Saturday, February 28, 2026

Pakistan Railways: Accidents, Financial Losses and Structural Stagnation

Pakistan Railways remains the backbone of the country’s transportation economy. Every
day, thousands of passengers and significant cargo volumes depend on its network.
However, official presentations submitted to the Senate Standing Committee on Railways
on 25 February 2026 have raised critical questions regarding safety, financial discipline,
and structural reforms within the institution.
The Senate briefing included accident data from 2019 to 2025, financial losses in rupees
(million), disciplinary actions against responsible employees, and causes of derailments
and operational failures. A separate review covering 1 January to 25 February 2026 was
also presented.
Five-Year Accident Trend: A Structural Concern?
The official presentation highlighted annual accident positions (2019–2025), accident
trends, and financial losses. It also claimed that the overall accident rate remained below
0.3% compared to total trains operated.
However, the same report identified recurring causes: aging infrastructure, funding
mismatches under PSDP allocations, SOP violations, human error, unmanned level
crossing breaches, operational failures, and track-side population expansion. The
persistence of these causes over multiple years raises a critical policy question: Have
structural reforms kept pace with identified risks?
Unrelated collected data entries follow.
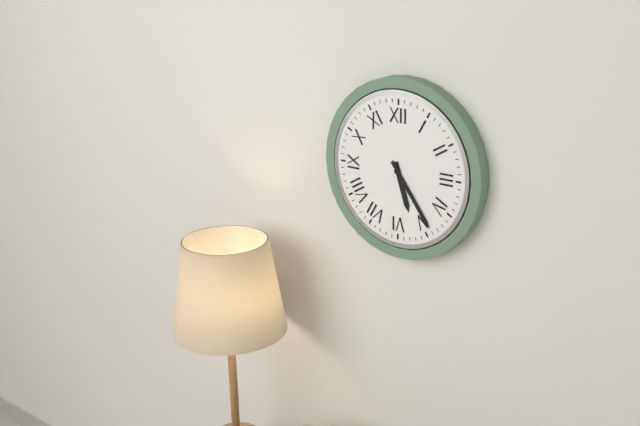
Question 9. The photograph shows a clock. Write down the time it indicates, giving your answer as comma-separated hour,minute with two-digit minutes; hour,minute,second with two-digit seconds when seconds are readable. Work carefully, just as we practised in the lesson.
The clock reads 5,24
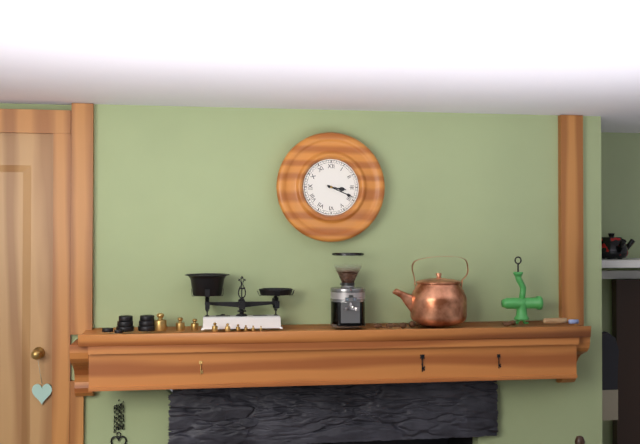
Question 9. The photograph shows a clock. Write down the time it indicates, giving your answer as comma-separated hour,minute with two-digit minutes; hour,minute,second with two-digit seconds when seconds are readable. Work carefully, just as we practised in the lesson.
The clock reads 3,19
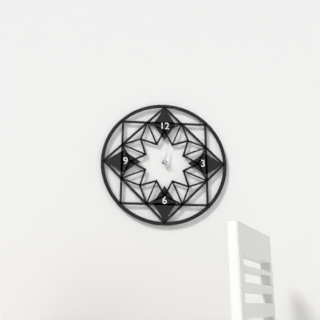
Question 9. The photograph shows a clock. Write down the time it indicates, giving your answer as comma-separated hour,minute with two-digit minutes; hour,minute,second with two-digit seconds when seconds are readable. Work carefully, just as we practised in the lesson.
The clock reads 4,02
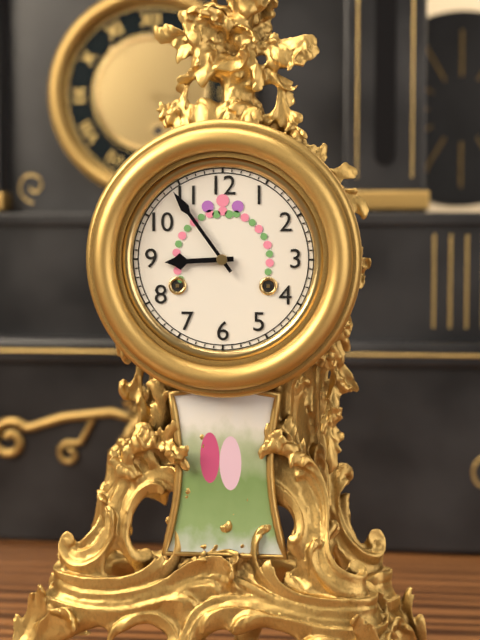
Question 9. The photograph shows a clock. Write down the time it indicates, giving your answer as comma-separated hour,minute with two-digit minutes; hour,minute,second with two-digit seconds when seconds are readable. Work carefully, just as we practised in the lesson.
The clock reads 8,54
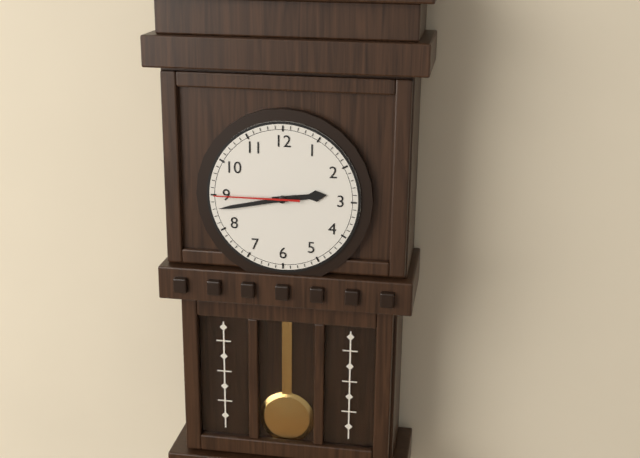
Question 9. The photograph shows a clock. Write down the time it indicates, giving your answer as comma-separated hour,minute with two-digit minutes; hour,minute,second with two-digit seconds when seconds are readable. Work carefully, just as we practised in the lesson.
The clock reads 2,43,45
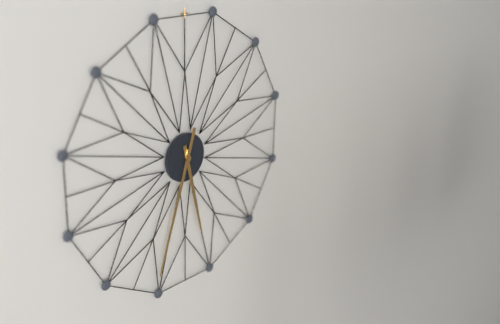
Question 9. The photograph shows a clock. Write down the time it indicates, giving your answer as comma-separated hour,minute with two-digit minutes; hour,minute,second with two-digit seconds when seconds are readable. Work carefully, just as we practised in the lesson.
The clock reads 5,33
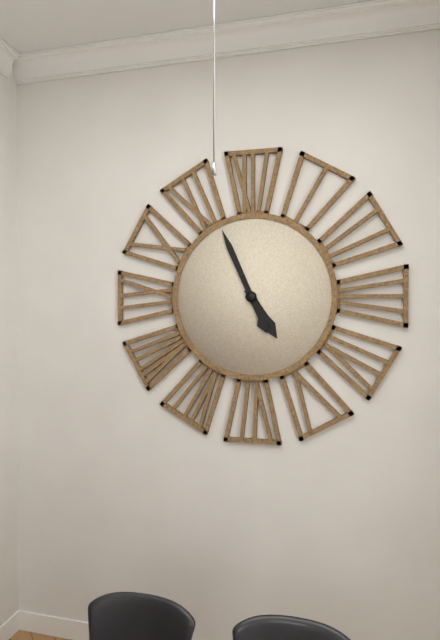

2026 Early Data: Improvement or Temporary Dip?
For January–February 2026 (up to 25 February), accidents averaged 4.5 per month,
compared to 8.08 per month in 2025. While this decline appears positive, experts caution
that short-term reductions do not automatically indicate sustainable systemic
improvement.
The presentation included division-wise breakdowns, type-wise classification, and inquiry
aging summaries. Delays in accident investigations may hinder timely accountability and
corrective action.
Financial Losses: The Missing Transparency
Accident-related financial losses were reported in rupees (million). Yet questions remain
regarding recovery, insurance claims, and whether permanent losses have been
transparently disclosed. Revenue growth announcements often receive prominence, but a
comprehensive public picture of losses and recoveries is rarely presented.
Leadership Continuity and Policy Outcomes
With senior administrative continuity since 2019, and a CEO appointed in October 2023,
the expectation of measurable structural reform is reasonable. If infrastructure deficiencies
and operational weaknesses persist year after year, policymakers may need to evaluate
whether the current administrative model is delivering optimal results.
Royal Palm Case: A Test of Asset Governance
Following the Supreme Court’s 28 June 2019 decision declaring the Royal Palm
agreement void, the expectation was transparent commercialization of the approximately
140-acre asset in Lahore. Nearly six years later, a final and stable bidding outcome
remains pending.
The delay is not merely a property matter; it reflects broader questions of asset
management strategy, financial discipline, and policy execution.
Conclusion: Reform or Reassessment?
The Senate-submitted documents do not assign individual blame. However, they
undeniably highlight recurring operational risks, financial exposure, and delayed
institutional responses.
For Pakistan Railways to strengthen its credibility, long-term infrastructure planning,
transparent financial disclosure, timely inquiry completion, and accountable asset
management must become central pillars of reform. The question now is not whether
challenges exist — but whether the pace of reform matches the scale of those challenges.